The Collection

Rio de bon sinais

Cassi Namoda

Rio de bon sinais

Oil on canvas
65.75
x
47.8
in.

Cassi Namoda is a painter whose work moves fluidly between the personal and the historical, the wondrous and the sorrowful. Born to a Mozambican mother and an American father, she spent her formative years across Mozambique, Haiti, Kenya, Uganda, Benin, and the United States — a nomadic upbringing that shaped her distinctly Luso-African perspective. Originally trained in cinema, she brings a filmmaker's sensibility to her practice, often working from photographs that read like film stills — quiet, ordinary moments charged with deeper meaning. Her canvases draw on an expansive symbolic vocabulary: indigenous spiritual traditions, post-colonial history, European art history, folklore, and literary references converge in compositions that feel simultaneously archival and alive. Recurring figures move through landscapes — rural and urban, real and surreal — in scenes that carry the weight of collective memory alongside an atmosphere of magical realism.

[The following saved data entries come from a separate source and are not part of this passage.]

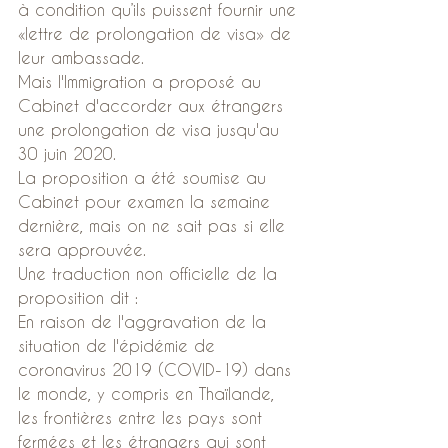
à condition qu’ils puissent fournir une 
«lettre de prolongation de visa» de 
leur ambassade.
Mais l'Immigration a proposé au 
Cabinet d'accorder aux étrangers 
une prolongation de visa jusqu'au 
30 juin 2020.
La proposition a été soumise au 
Cabinet pour examen la semaine 
dernière, mais on ne sait pas si elle 
sera approuvée.
Une traduction non officielle de la 
proposition dit :
En raison de l'aggravation de la 
situation de l'épidémie de 
coronavirus 2019 (COVID-19) dans 
le monde, y compris en Thaïlande, 
les frontières entre les pays sont 
fermées et les étrangers qui sont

In 2024, Namoda presented her most significant institutional exhibition on the African continent, Is it sunny or cloudy in the land you live on? at the Norval Foundation, Cape Town. In 2025, she was selected for the window commission at Turner Contemporary, Margate, and her work appeared in When We See Us, a major travelling survey of Pan-African figurative painting at Bozar, Brussels, and in the 16th Sharjah Biennial. In 2026, she presents her first institutional solo exhibition in the United States at the Institute of Contemporary Art, Virginia. Other solo exhibitions include Life has become a foreign language at Goodman Gallery, Cape Town (2022); To Live Long is To See Much at Goodman Gallery, Johannesburg (2020); and Bar Texas, 1971 at Library Street Collective, Detroit (2017).

Her work is held in the permanent collections of the Pérez Art Museum Miami, the Baltimore Museum of Art, MACAAL in Marrakesh, the Long Museum Shanghai, Inhotim Museum Brazil, and the Studio Museum in Harlem, New York, among others. Namoda lives and works in Italy.